(DATA FOR ANALYSIS)
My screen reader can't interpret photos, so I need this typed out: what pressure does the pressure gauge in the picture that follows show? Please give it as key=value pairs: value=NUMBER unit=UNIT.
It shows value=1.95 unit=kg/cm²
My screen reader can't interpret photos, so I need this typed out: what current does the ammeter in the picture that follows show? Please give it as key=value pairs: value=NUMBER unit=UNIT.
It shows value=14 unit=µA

--

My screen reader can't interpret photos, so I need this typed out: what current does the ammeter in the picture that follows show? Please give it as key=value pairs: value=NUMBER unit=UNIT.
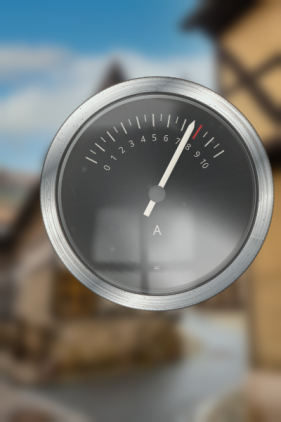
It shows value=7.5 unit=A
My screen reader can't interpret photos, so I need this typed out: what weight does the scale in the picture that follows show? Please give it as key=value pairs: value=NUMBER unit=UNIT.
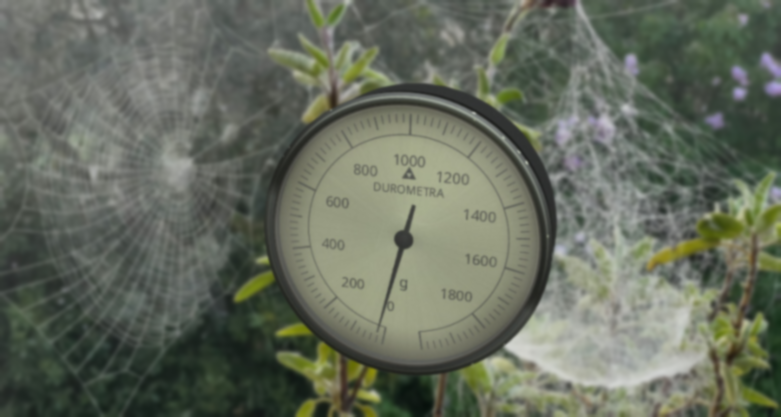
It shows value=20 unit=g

* * *

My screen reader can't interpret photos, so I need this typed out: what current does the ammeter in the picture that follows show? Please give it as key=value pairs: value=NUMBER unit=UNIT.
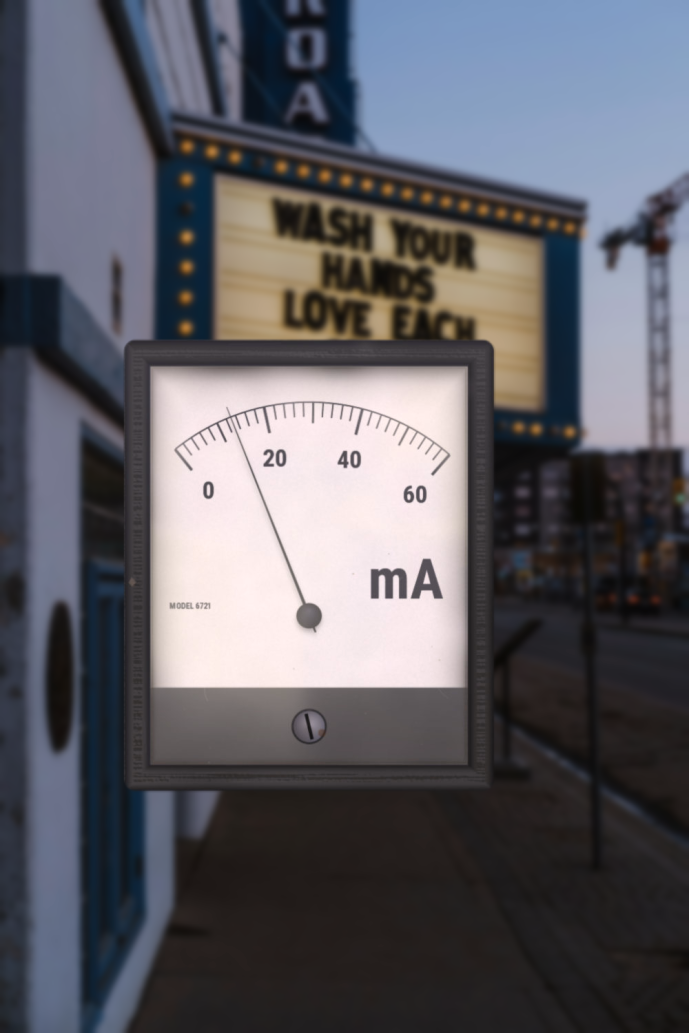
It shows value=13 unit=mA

(WORK ITEM)
Convert the stretch of material from the line containing "out: what pressure" through the line containing "It shows value=14 unit=µA" into a numbered list, omitting any blank lines.

(ANSWER)
1. My screen reader can't interpret photos, so I need this typed out: what pressure does the pressure gauge in the picture that follows show? Please give it as key=value pairs: value=NUMBER unit=UNIT.
2. It shows value=1.95 unit=kg/cm²
3. My screen reader can't interpret photos, so I need this typed out: what current does the ammeter in the picture that follows show? Please give it as key=value pairs: value=NUMBER unit=UNIT.
4. It shows value=14 unit=µA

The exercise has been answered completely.